Task requirements:
Please recast the data from the line with "Kjo teknikë eliminon" through the line with "Furnizohen si dy", both included, as a Markdown table with the columns Row and Line. Number each line in Row, skip blank lines, and include nothing outside that range.

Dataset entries

-=-=-=-=-

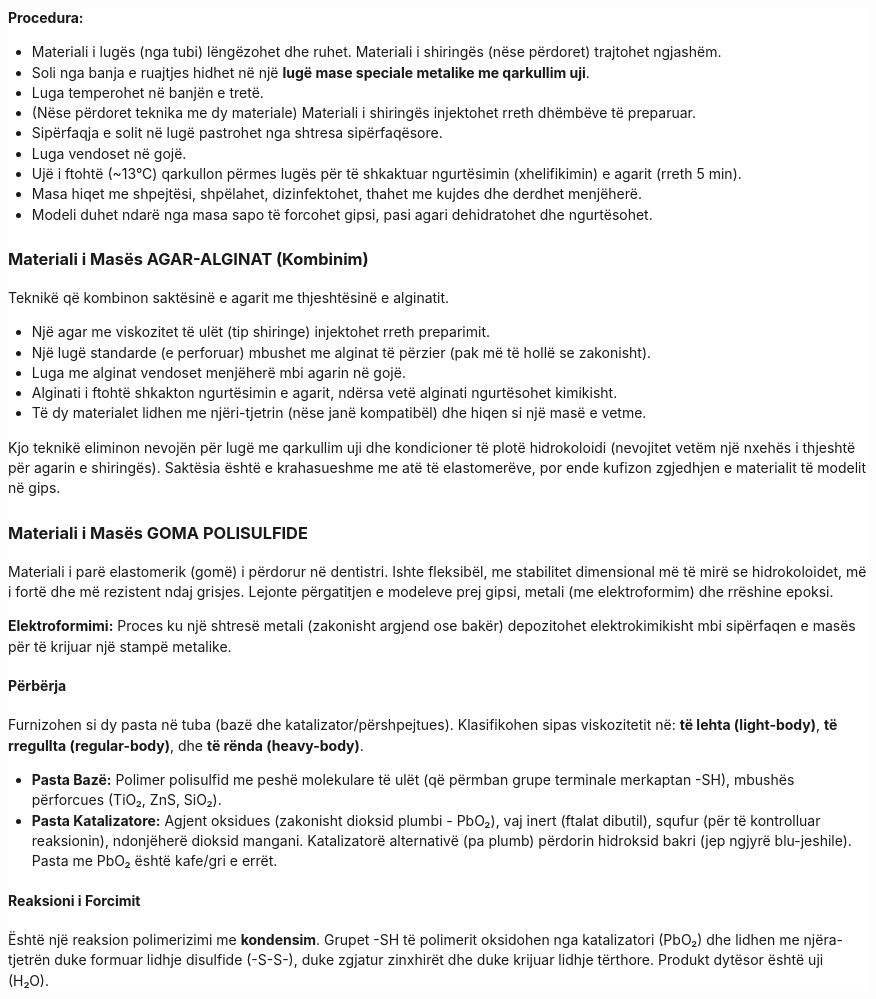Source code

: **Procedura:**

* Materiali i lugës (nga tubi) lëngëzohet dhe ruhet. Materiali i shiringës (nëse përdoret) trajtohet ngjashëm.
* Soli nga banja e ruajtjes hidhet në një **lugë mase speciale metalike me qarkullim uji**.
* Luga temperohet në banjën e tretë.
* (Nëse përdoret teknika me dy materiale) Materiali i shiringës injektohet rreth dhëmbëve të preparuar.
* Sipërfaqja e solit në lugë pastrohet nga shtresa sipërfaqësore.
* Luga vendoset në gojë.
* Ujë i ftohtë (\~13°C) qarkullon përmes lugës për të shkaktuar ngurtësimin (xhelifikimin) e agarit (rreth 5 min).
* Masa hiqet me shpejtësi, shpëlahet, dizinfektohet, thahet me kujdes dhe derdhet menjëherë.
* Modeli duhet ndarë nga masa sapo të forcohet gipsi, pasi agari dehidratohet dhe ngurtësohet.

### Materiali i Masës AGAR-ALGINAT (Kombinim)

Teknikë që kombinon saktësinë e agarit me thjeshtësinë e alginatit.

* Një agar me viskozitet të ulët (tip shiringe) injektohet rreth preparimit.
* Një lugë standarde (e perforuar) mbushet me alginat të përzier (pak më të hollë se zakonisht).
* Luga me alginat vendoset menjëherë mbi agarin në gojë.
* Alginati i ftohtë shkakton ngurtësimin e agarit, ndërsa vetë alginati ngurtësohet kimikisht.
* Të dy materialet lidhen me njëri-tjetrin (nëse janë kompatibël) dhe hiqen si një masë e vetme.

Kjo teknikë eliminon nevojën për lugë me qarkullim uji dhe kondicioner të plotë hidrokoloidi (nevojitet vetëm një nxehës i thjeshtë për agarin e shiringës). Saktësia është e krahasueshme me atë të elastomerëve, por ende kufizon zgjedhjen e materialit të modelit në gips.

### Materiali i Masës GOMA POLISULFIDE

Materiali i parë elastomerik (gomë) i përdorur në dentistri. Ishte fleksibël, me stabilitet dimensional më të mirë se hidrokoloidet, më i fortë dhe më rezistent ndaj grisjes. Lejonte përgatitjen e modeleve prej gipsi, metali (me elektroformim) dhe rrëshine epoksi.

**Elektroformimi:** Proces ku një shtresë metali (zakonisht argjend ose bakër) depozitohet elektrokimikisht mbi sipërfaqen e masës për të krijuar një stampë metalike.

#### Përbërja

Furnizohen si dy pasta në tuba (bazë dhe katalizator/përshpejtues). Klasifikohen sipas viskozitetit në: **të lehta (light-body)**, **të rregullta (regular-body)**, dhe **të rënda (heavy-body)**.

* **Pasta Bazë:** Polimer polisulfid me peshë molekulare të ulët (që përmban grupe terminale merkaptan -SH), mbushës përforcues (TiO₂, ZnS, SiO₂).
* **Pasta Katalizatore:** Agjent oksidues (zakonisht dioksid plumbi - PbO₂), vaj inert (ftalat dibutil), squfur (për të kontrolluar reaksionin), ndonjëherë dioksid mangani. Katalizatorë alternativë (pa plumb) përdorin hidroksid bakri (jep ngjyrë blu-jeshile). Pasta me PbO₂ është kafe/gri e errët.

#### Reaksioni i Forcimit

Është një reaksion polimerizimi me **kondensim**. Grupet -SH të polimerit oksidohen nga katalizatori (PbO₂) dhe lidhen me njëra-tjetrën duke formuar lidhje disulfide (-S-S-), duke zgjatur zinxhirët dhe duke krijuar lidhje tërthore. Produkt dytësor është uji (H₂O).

-=-=-=-=-

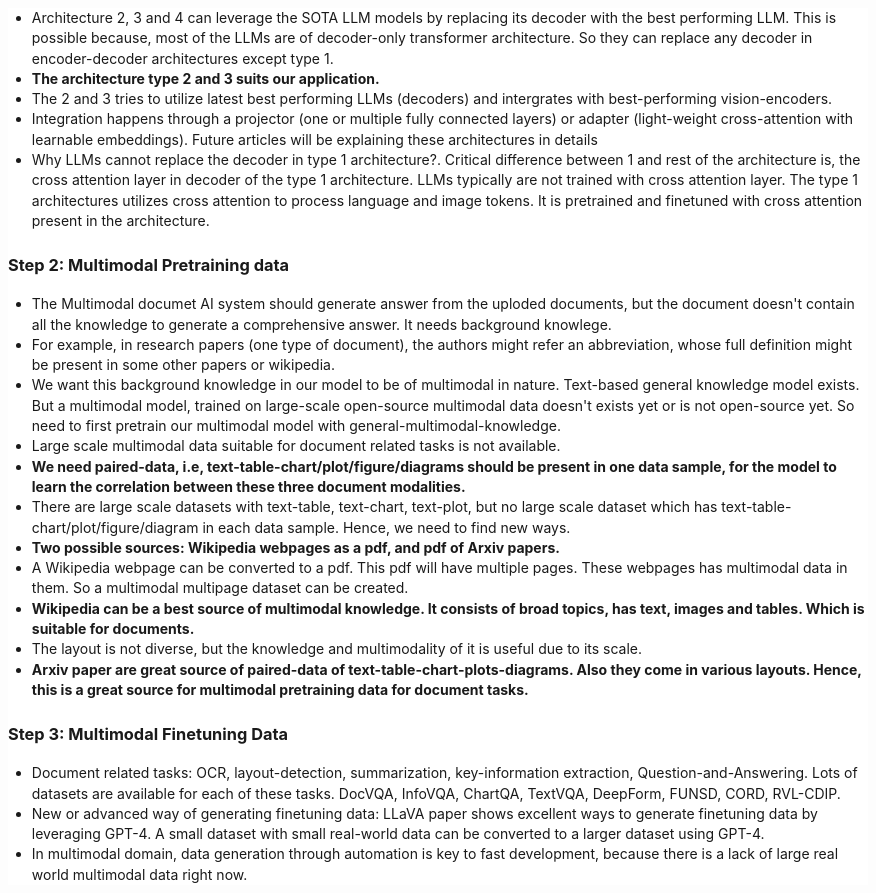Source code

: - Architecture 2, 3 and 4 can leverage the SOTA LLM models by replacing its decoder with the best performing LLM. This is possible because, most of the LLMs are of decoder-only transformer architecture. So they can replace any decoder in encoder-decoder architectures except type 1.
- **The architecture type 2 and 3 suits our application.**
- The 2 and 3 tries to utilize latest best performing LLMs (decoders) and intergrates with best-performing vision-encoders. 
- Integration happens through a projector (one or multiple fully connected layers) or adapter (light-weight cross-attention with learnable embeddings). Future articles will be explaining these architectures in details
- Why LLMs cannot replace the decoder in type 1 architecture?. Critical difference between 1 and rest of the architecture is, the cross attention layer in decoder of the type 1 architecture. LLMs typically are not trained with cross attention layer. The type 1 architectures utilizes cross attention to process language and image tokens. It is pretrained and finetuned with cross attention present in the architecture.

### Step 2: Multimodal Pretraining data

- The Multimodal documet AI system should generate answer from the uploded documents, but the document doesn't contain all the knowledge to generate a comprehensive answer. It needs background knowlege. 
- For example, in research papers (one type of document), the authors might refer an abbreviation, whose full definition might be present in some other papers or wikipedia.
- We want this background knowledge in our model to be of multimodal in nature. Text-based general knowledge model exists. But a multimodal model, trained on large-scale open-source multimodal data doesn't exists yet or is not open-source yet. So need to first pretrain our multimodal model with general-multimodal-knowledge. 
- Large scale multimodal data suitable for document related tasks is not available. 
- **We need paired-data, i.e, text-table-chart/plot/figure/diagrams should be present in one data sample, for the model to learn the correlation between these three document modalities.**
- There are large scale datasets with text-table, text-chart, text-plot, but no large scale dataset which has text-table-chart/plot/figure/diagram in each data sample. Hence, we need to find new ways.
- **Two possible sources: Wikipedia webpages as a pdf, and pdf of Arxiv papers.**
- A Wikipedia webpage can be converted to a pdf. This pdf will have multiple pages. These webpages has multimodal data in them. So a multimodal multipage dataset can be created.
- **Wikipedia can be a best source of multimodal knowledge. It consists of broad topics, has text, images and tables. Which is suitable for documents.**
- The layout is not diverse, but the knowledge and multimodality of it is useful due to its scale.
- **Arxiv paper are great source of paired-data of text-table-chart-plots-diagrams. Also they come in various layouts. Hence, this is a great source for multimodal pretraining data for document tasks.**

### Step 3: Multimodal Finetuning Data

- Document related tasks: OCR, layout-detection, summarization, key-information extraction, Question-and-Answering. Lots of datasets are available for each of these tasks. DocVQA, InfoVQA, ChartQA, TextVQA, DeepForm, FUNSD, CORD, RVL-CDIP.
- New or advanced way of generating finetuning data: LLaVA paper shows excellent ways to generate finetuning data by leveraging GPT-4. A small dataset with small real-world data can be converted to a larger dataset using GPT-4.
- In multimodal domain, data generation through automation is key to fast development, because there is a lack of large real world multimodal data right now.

-=-=-=-=-

Solution:
| Row | Line |
|---|---|
| 1 | Kjo teknikë eliminon nevojën për lugë me qarkullim uji dhe kondicioner të plotë hidrokoloidi (nevojitet vetëm një nxehës i thjeshtë për agarin e shiringës). Saktësia është e krahasueshme me atë të elastomerëve, por ende kufizon zgjedhjen e materialit të modelit në gips. |
| 2 | ### Materiali i Masës GOMA POLISULFIDE |
| 3 | Materiali i parë elastomerik (gomë) i përdorur në dentistri. Ishte fleksibël, me stabilitet dimensional më të mirë se hidrokoloidet, më i fortë dhe më rezistent ndaj grisjes. Lejonte përgatitjen e modeleve prej gipsi, metali (me elektroformim) dhe rrëshine epoksi. |
| 4 | **Elektroformimi:** Proces ku një shtresë metali (zakonisht argjend ose bakër) depozitohet elektrokimikisht mbi sipërfaqen e masës për të krijuar një stampë metalike. |
| 5 | #### Përbërja |
| 6 | Furnizohen si dy pasta në tuba (bazë dhe katalizator/përshpejtues). Klasifikohen sipas viskozitetit në: **të lehta (light-body)**, **të rregullta (regular-body)**, dhe **të rënda (heavy-body)**. |